→ Problem to solve
Copy the records below in full, keeping each word as it is but omitting the pictures.

→ Supplied material
-*-

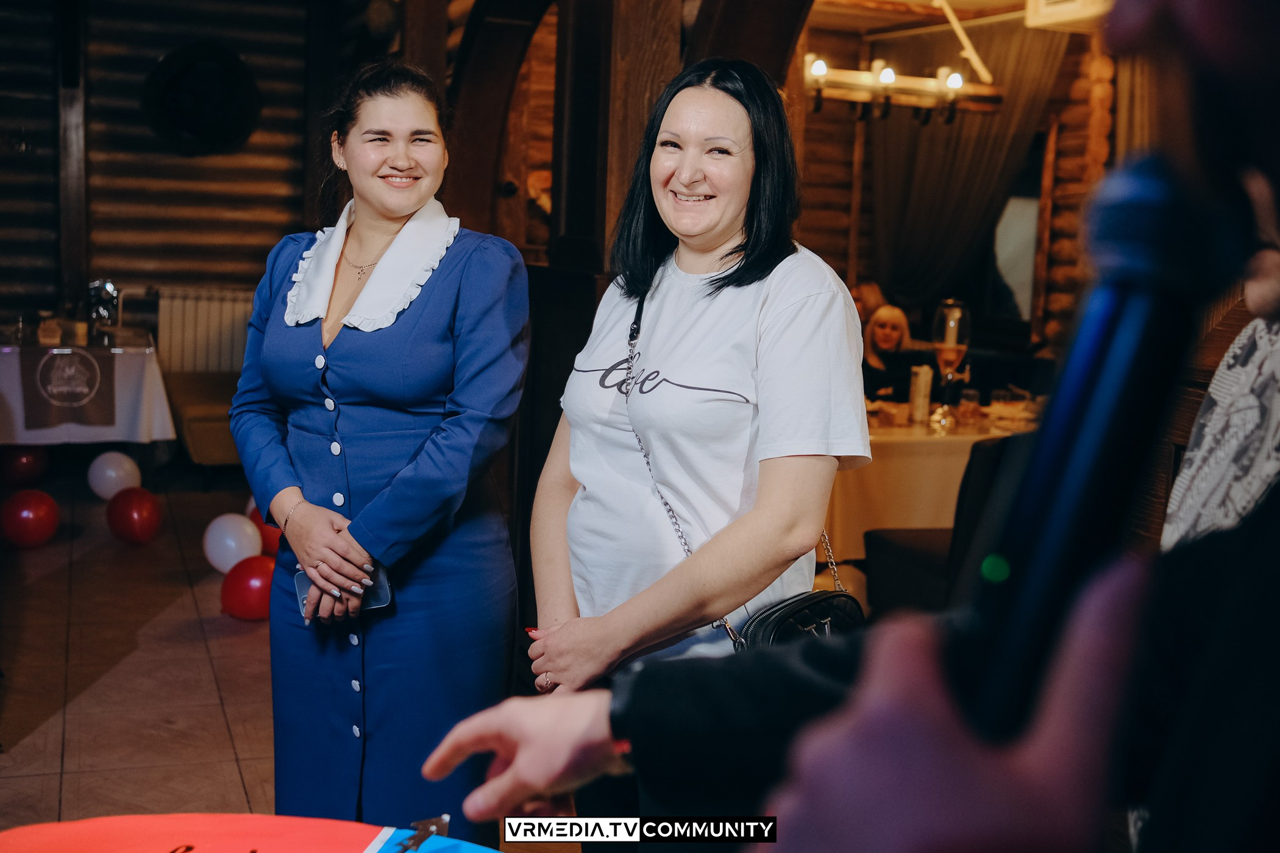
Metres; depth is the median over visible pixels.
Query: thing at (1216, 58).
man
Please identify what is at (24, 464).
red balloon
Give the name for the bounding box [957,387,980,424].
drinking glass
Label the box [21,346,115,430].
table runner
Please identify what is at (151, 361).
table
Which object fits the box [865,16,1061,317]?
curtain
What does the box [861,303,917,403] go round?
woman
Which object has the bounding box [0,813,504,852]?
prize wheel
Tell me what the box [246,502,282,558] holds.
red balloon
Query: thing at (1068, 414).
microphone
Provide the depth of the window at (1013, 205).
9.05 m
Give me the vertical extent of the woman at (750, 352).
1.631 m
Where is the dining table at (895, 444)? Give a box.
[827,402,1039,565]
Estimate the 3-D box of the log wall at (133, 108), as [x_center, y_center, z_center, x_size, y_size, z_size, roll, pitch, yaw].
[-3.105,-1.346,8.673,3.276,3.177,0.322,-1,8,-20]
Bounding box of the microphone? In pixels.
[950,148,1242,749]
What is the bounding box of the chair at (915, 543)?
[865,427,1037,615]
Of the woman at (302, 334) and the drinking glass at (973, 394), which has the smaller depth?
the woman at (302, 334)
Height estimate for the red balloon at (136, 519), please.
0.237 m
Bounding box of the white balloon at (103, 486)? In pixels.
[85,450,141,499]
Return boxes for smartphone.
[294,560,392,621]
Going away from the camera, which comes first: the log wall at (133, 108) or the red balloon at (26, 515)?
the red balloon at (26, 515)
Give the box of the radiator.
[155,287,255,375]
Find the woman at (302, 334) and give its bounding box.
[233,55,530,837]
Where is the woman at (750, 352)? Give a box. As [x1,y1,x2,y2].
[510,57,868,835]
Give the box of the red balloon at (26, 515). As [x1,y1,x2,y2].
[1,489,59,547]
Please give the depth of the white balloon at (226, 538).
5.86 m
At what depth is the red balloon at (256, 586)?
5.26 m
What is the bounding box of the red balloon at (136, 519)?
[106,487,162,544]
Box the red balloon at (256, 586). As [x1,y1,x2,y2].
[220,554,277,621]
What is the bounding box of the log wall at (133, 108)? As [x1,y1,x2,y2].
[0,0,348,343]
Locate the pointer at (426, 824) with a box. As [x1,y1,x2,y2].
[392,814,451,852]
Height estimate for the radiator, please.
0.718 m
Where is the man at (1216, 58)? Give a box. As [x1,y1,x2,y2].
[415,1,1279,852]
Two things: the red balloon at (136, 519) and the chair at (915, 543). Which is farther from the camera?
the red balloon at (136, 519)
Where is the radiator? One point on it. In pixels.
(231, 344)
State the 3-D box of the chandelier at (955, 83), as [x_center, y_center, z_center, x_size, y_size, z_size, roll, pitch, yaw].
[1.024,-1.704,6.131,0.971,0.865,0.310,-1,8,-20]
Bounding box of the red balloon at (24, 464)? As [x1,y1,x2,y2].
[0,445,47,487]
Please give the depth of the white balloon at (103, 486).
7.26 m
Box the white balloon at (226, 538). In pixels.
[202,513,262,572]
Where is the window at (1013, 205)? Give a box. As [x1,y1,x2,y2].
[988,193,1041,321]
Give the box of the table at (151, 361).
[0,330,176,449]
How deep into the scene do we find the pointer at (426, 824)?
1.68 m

-*-

→ Result
Metres; depth is the median over visible pixels.
Query: thing at (1216, 58).
man
Please identify what is at (24, 464).
red balloon
Give the name for the bounding box [957,387,980,424].
drinking glass
Label the box [21,346,115,430].
table runner
Please identify what is at (151, 361).
table
Which object fits the box [865,16,1061,317]?
curtain
What does the box [861,303,917,403] go round?
woman
Which object has the bounding box [0,813,504,852]?
prize wheel
Tell me what the box [246,502,282,558] holds.
red balloon
Query: thing at (1068, 414).
microphone
Provide the depth of the window at (1013, 205).
9.05 m
Give me the vertical extent of the woman at (750, 352).
1.631 m
Where is the dining table at (895, 444)? Give a box.
[827,402,1039,565]
Estimate the 3-D box of the log wall at (133, 108), as [x_center, y_center, z_center, x_size, y_size, z_size, roll, pitch, yaw].
[-3.105,-1.346,8.673,3.276,3.177,0.322,-1,8,-20]
Bounding box of the microphone? In pixels.
[950,148,1242,749]
What is the bounding box of the chair at (915, 543)?
[865,427,1037,615]
Of the woman at (302, 334) and the drinking glass at (973, 394), which has the smaller depth?
the woman at (302, 334)
Height estimate for the red balloon at (136, 519), please.
0.237 m
Bounding box of the white balloon at (103, 486)? In pixels.
[85,450,141,499]
Return boxes for smartphone.
[294,560,392,621]
Going away from the camera, which comes first: the log wall at (133, 108) or the red balloon at (26, 515)?
the red balloon at (26, 515)
Give the box of the radiator.
[155,287,255,375]
Find the woman at (302, 334) and give its bounding box.
[233,55,530,837]
Where is the woman at (750, 352)? Give a box. As [x1,y1,x2,y2].
[510,57,868,835]
Give the box of the red balloon at (26, 515). As [x1,y1,x2,y2].
[1,489,59,547]
Please give the depth of the white balloon at (226, 538).
5.86 m
At what depth is the red balloon at (256, 586)?
5.26 m
What is the bounding box of the red balloon at (136, 519)?
[106,487,162,544]
Box the red balloon at (256, 586). As [x1,y1,x2,y2].
[220,554,277,621]
What is the bounding box of the log wall at (133, 108)? As [x1,y1,x2,y2].
[0,0,348,343]
Locate the pointer at (426, 824) with a box. As [x1,y1,x2,y2].
[392,814,451,852]
Height estimate for the radiator, please.
0.718 m
Where is the man at (1216, 58)? Give a box. As [x1,y1,x2,y2].
[415,1,1279,852]
Two things: the red balloon at (136, 519) and the chair at (915, 543). Which is farther from the camera?
the red balloon at (136, 519)
Where is the radiator? One point on it. In pixels.
(231, 344)
State the 3-D box of the chandelier at (955, 83), as [x_center, y_center, z_center, x_size, y_size, z_size, roll, pitch, yaw].
[1.024,-1.704,6.131,0.971,0.865,0.310,-1,8,-20]
Bounding box of the red balloon at (24, 464)? As [x1,y1,x2,y2].
[0,445,47,487]
Please give the depth of the white balloon at (103, 486).
7.26 m
Box the white balloon at (226, 538). In pixels.
[202,513,262,572]
Where is the window at (1013, 205)? Give a box. As [x1,y1,x2,y2].
[988,193,1041,321]
Give the box of the table at (151, 361).
[0,330,176,449]
How deep into the scene do we find the pointer at (426, 824)?
1.68 m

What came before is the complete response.